• Exercise objective
In the entries below, find each line with the word "that" and pull it out.
Segment Start: Source information
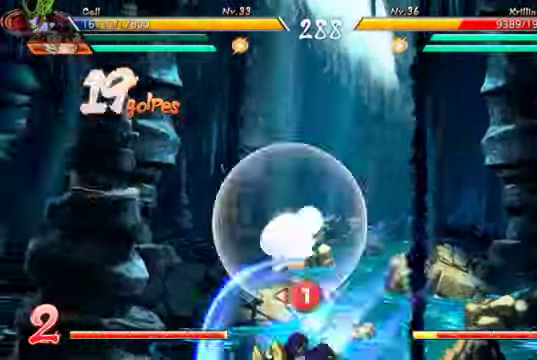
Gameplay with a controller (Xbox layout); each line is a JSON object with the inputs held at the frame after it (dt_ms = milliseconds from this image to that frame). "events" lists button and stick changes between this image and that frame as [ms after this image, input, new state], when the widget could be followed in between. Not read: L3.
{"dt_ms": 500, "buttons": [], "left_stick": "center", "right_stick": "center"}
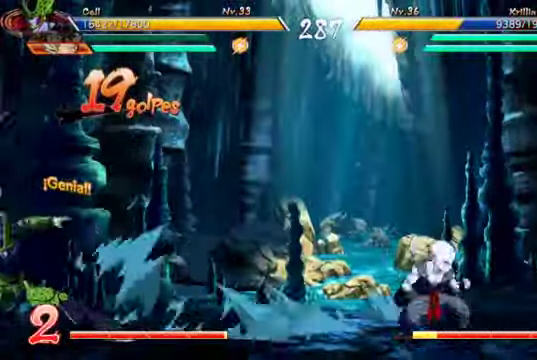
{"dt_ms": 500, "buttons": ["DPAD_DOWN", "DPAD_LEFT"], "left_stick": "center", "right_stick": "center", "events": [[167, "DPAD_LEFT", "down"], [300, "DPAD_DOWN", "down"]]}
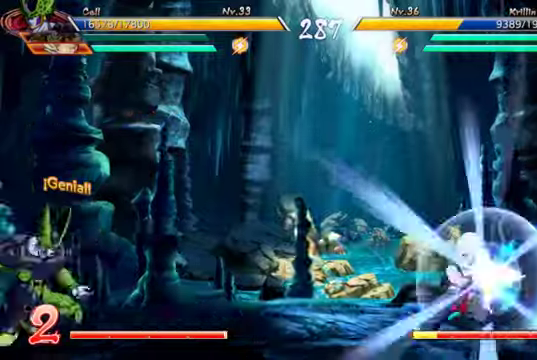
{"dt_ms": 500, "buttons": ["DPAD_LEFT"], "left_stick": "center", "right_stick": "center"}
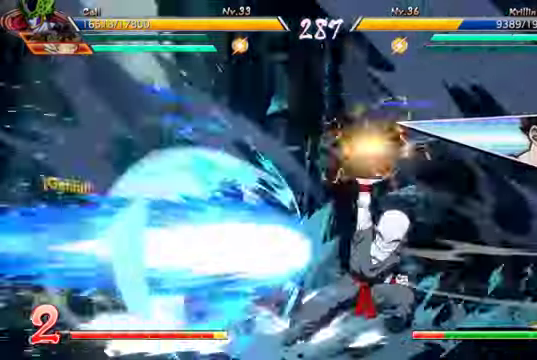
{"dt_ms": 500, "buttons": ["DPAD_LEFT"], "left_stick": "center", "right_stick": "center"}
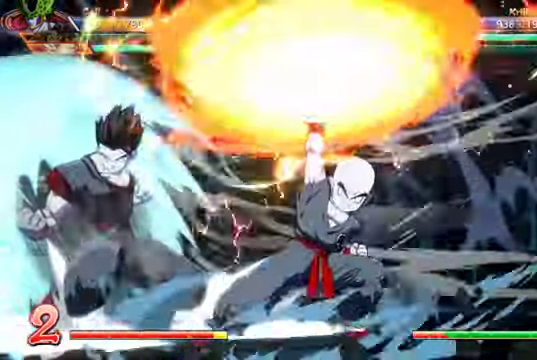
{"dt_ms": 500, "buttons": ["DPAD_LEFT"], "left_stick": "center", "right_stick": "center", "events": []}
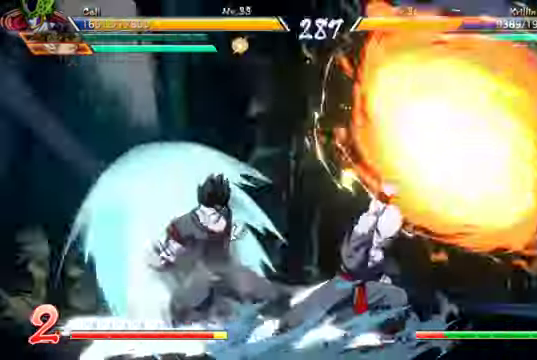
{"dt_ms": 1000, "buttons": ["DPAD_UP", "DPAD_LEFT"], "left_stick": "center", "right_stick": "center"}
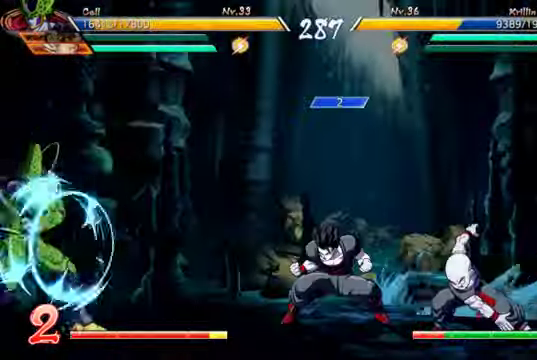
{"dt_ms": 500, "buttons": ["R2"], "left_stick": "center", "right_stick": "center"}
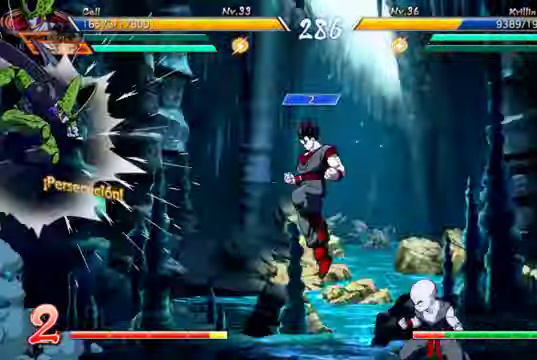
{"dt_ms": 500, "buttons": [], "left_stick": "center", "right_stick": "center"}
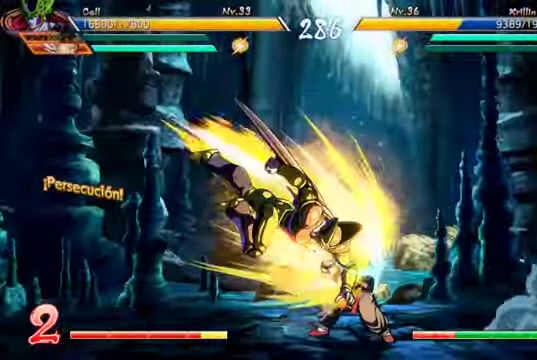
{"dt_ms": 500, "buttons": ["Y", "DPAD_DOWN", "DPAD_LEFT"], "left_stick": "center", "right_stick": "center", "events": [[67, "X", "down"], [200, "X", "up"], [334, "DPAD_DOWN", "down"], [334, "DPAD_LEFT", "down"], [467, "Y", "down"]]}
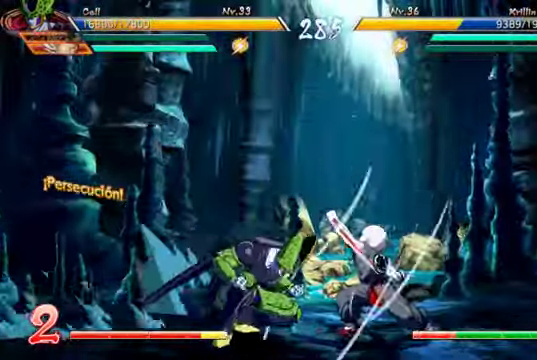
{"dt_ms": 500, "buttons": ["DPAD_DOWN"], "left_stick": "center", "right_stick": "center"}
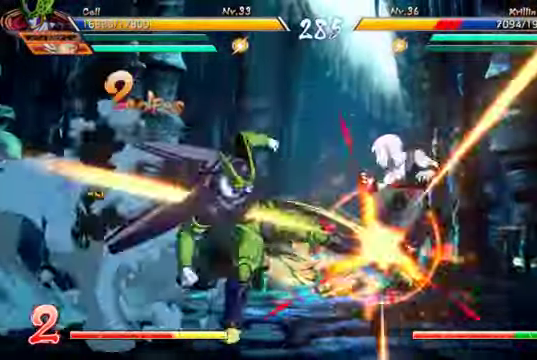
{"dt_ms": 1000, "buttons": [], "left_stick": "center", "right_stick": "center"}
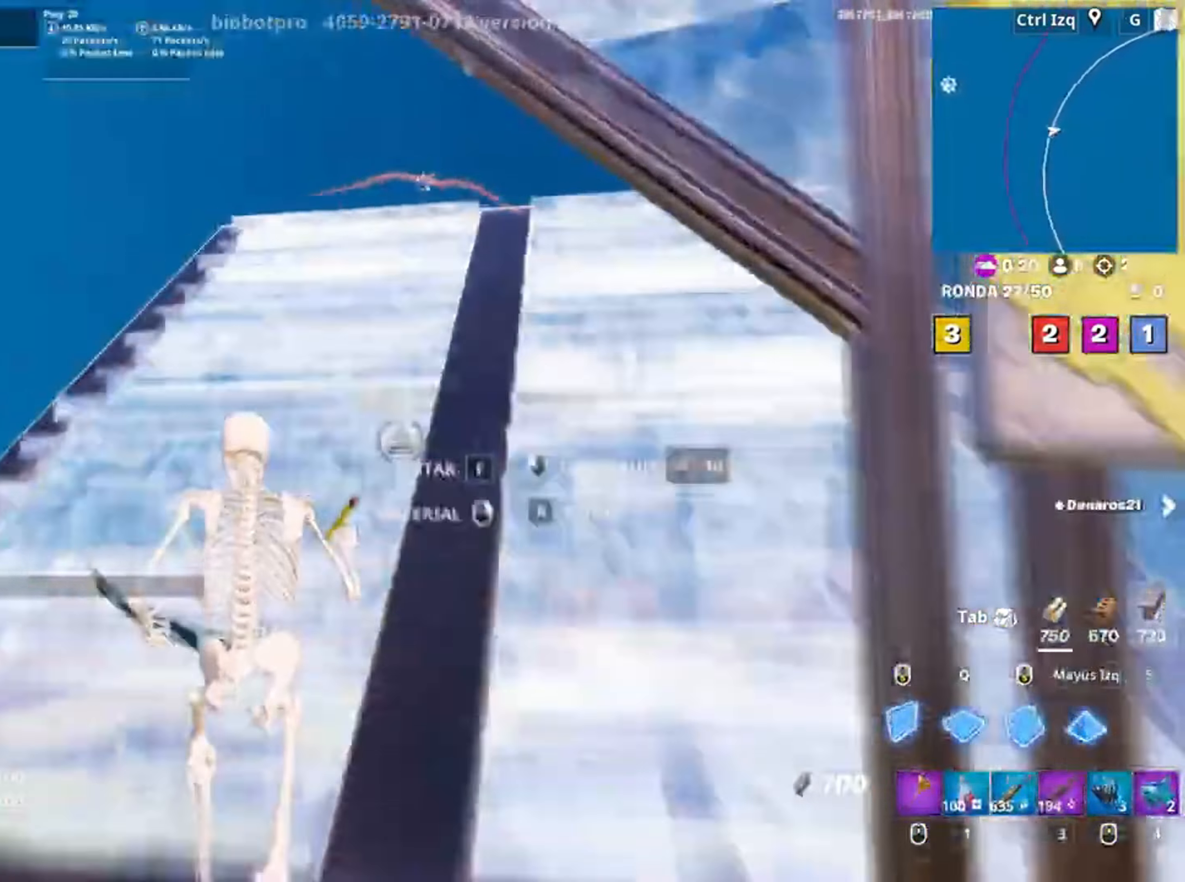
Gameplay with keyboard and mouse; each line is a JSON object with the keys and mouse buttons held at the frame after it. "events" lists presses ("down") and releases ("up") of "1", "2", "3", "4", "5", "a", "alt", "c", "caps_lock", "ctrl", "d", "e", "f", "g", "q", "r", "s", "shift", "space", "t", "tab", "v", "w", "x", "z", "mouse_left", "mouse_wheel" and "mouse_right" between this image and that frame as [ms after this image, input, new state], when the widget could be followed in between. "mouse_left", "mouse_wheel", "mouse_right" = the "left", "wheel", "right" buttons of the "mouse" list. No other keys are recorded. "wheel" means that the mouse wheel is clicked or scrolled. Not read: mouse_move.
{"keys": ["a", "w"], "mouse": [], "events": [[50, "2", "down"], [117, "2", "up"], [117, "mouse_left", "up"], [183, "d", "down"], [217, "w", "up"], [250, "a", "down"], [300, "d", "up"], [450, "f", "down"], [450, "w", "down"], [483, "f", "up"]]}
Segment End: Source information
Segment Start: Source information
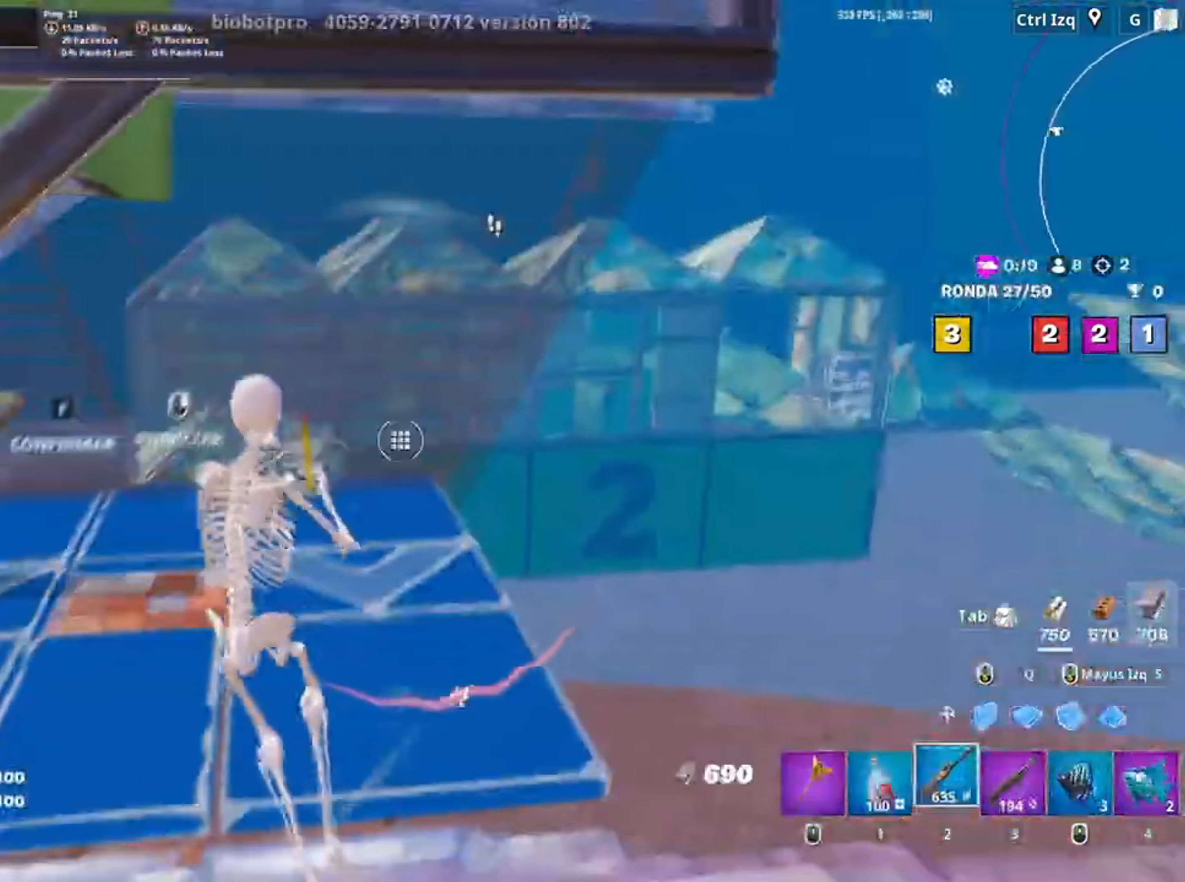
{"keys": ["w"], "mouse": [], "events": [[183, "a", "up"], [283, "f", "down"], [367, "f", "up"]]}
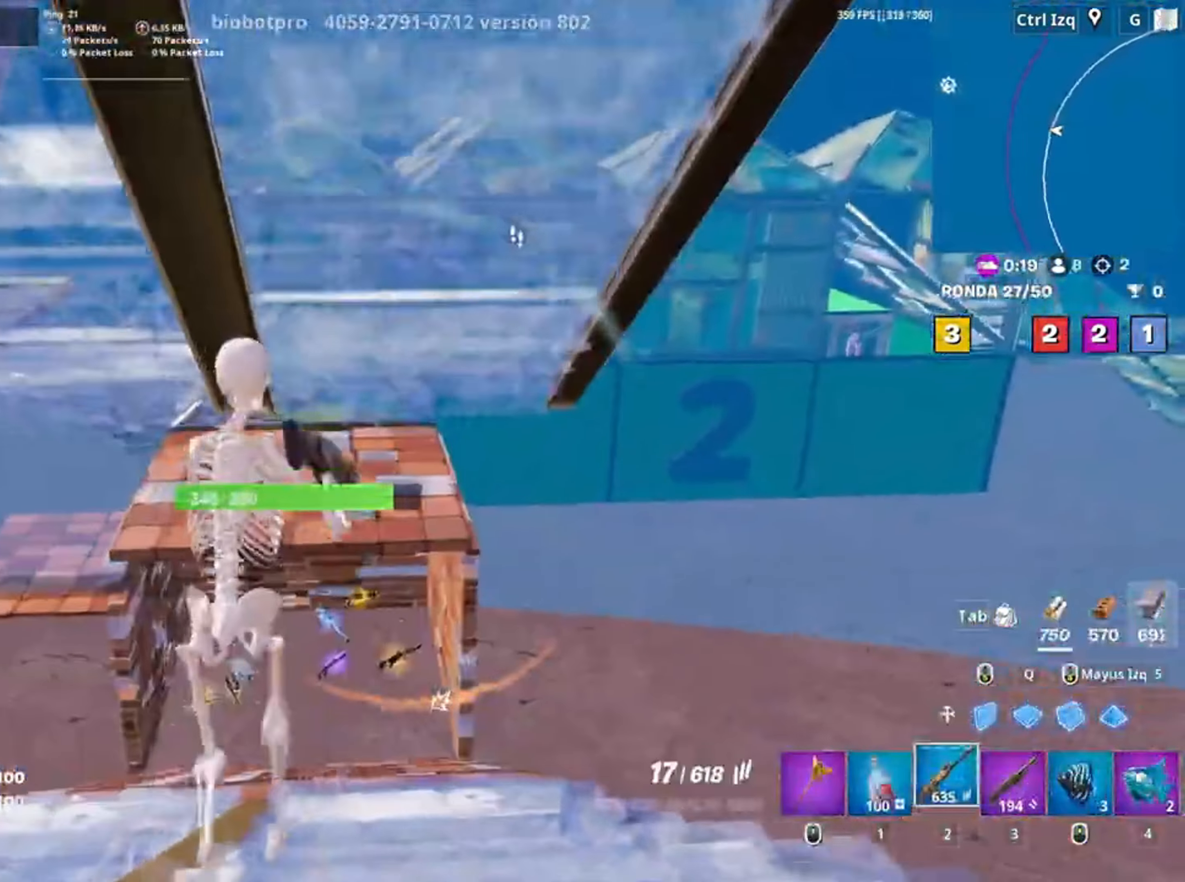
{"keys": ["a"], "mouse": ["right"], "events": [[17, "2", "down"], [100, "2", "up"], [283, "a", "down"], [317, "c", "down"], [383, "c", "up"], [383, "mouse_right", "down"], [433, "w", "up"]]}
Segment End: Source information
• Finished exercise
Gameplay with a controller (Xbox layout); each line is a JSON object with the inputs held at the frame after it (dt_ms = milliseconds from this image to that frame). "events" lists button and stick changes between this image and that frame as [ms after this image, input, new state], when the widget could be followed in between. Not read: L3.
Gameplay with keyboard and mouse; each line is a JSON object with the keys and mouse buttons held at the frame after it. "events" lists presses ("down") and releases ("up") of "1", "2", "3", "4", "5", "a", "alt", "c", "caps_lock", "ctrl", "d", "e", "f", "g", "q", "r", "s", "shift", "space", "t", "tab", "v", "w", "x", "z", "mouse_left", "mouse_wheel" and "mouse_right" between this image and that frame as [ms after this image, input, new state], when the widget could be followed in between. "mouse_left", "mouse_wheel", "mouse_right" = the "left", "wheel", "right" buttons of the "mouse" list. No other keys are recorded. "wheel" means that the mouse wheel is clicked or scrolled. Not read: mouse_move.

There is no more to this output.